The collective body of Hindu literature and writings is vast and rich and merits a status of a world heritage and a study for its own sake. Greek and Latin writings – classical works of Western civilization transcribed in about 30,000 manuscripts – enjoy a disproportionate status in academia. In contrast, Hinduism’s Sanskrit, Tamil and other writings – estimated to be in many million manuscripts – are relegated as esoterica even before an impartial study and discourse are conducted. Hindu deliberations offer a very distinct set of points of view on life, death, co-existence with others and nature, health and well-being, and on the visible universe around us and what may lie beyond human perception. It is this combination of being distinct, multi-disciplinary and voluminous that makes a case for academic institutions to dedicate resources and study Hindu philosophies while maintaining a balance between the two approaches of academic study, viz. the hermeneutics of suspicion and hermeneutics of shraddha.

* What to work on
[A] In the passage on Hindu literature, about how many manuscripts hold the classical Greek and Latin writings?
[B] Carry the passage on Hindu literature forward from its final sentence.

* Dataset content

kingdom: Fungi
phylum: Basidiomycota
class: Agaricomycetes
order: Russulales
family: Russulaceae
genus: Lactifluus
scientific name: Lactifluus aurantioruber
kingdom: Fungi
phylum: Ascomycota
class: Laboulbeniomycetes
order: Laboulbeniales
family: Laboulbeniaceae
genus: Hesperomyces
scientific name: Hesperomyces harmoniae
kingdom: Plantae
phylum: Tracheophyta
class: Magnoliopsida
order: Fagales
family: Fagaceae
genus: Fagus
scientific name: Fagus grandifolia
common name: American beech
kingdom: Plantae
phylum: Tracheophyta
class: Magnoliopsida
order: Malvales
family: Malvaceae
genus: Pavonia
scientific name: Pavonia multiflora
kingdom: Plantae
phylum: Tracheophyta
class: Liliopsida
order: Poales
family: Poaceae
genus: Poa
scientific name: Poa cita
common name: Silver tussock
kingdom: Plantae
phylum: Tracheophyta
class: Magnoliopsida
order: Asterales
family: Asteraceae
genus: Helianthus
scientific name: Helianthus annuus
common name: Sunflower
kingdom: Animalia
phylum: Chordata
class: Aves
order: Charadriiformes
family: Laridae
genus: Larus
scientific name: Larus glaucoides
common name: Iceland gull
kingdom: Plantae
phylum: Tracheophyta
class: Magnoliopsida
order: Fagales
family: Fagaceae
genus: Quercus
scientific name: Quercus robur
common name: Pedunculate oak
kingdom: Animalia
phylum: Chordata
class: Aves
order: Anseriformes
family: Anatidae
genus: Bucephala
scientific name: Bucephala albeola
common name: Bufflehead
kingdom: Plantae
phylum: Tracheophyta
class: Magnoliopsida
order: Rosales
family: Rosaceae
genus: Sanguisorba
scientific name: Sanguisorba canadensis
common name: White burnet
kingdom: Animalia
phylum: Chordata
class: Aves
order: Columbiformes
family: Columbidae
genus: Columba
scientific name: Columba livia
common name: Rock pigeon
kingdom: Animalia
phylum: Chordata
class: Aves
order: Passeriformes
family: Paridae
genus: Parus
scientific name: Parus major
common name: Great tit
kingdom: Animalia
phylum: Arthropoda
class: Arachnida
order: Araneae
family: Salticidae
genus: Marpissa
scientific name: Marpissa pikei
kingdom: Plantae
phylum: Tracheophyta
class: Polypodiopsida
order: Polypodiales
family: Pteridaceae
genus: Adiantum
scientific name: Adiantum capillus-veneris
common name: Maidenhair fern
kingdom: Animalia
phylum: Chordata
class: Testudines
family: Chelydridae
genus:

* Expected responses
[A] About 30,000 manuscripts.

[B]
Western academia, while being an outsider to Hinduism, is ironically the largest producer of commentaries and research on the latter. And, not surprisingly, given its Abrahamic roots, the balance of writings tends to have a preponderance of hermeneutics of suspicion. Such an academic environment has its own dynamics, which essentially regurgitates and validates a prevailing point of view from one writing to the next. The voice of an insider scarcely finds a set of sponsors and supporters. This lopsidedness is self-perpetuating. An externally originating thrust which pushes against this imbalance is therefore imperative to reclaim space and control the narrative. Only a deliberate plan and action to address this need can succeed in the academic world. Indian institutions, alongside some other sympathetic places of learning could be encouraged and fostered to develop a veritable counter narrative. Such an effort must lay down and adhere to the most rigorous academic standards for the evaluation of research which rival those of eminent academic institutions anywhere in the world.

While it may seem that Hindu studies have a very arduous climb up the academic hill, its success is achievable, for there is a reassuring confidence in an informed insider rooted in the durability of Hindu ideas, which have endured the longest journey of many millennia and created a civilization that has given the world alternative perspectives through the wisdom of Gita, Buddha, Mahavir, Nanak and Gandhi, of yoga and ahimsa to name a few – and, all this with the power of thought, appeal and debate, and without violence and without being an existential threat to fellow beings and nature itself.


Endnotes :

  1. This paper speaks of Hindu philosophy and ideas in a broader sense, embracing with it ideas found in other Indic traditions, like Jainism and Buddhism.
  2. Unlike Yoga in the West, these concepts are generally not directly attributed to the Hindu way, but as ideas emanating from the need to have a healthier life and a sustainable planet.